O privilégio de um convívio muito próximo e muito fraterno com Álvaro me permitiu constatar que ele foi um homem feliz. Isso é importante? Muito mais do que importante. Tenho me repetido e reiterado em várias manifestações, que "juiz tem de rimar com feliz, não com infeliz". "Stendhal escreveu: 'Chamo caráter de um homem seu modo habitual de sair à caça da felicidade". Álvaro foi bem sucedido nessa caçada. Cultivou a autoaceitação e a autoestima, cônscio de que Rousseau tinha razão ao afirmar: "Ninguém pode ser feliz se não gozar da própria estima". Vivia em amizade consigo mesmo, ser amável e prestativo para com todos. Por isso as relações positivas com todos que o conheceram bem. Por isso a alegria de viver. O entusiasmo e a resistência aos revezes.
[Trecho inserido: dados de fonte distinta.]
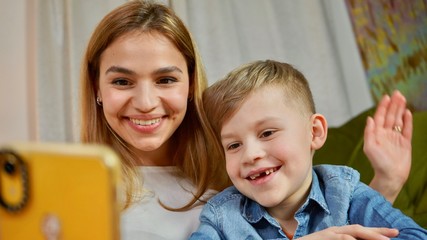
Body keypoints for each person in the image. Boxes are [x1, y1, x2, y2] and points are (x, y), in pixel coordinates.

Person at [79, 1, 412, 239]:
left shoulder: (238, 173)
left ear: (192, 84)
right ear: (97, 88)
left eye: (166, 80)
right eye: (122, 81)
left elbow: (331, 220)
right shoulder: (75, 189)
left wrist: (386, 184)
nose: (146, 103)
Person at [190, 59, 426, 239]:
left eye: (267, 133)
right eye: (233, 145)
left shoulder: (346, 192)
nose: (250, 155)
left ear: (315, 132)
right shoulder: (221, 216)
Não foram poucos, o que é natural para um caminho de lutas e audácias. Não galgar o ápice da carreira, justamente em virtude de suas qualidades, que assustavam os áulicos do poder. A longa e pertinaz enfermidade de Heidi, a quem assistiu devotadamente durante todo o tempo. Em seguida, a sua própria saúde, combalida e, a final, vencida, mas amparado pela generosa companhia da Marta. Sabemos que a morte é implacável e nos leva a todos.

As alegrias superaram as dores. Família linda, viu os netos nascerem e crescerem. Foram muitas as festas familiares. Muitas as homenagens. Muitos os encontros afetivos. Muita solidariedade e verdadeira amizade.

O importante é que Álvaro Lazzarini ofereceu à posteridade um legado que orgulha seus filhos, seus netos, toda a sua descendência. Orgulha a Polícia Militar, que pode ostentar em sua História vultos gloriosos que a projetaram e a defenderam de todas as insidiosas tentativas de reduzir sua relevância para o povo paulista. Orgulha o Tribunal de Justiça, pois o seu perfil é digno de ser indicado como padrão para as novas gerações de Magistrados. Orgulha Jundiaí, sua terra natal, que sempre o considerou e reconheceu nele um de seus maiores.

Orgulha os que tiveram a ventura de com ele conviver. E que sabem ser essa a herança real e única a importar nessa frágil e efêmera aventura humana. O bem que se fez, as causas que escolheu, os amigos que conquistou e as lutas que travou.

Familiares, amigos, todos os que formamos esta Confraria dos admiradores de Álvaro Lazzarini, estamos convencidos de que o seu caminho não foi em vão e que sua obra imperecível ecoará como inspiração a quantos precisamos acreditar num Brasil mais ético, mais coerente e mais humano.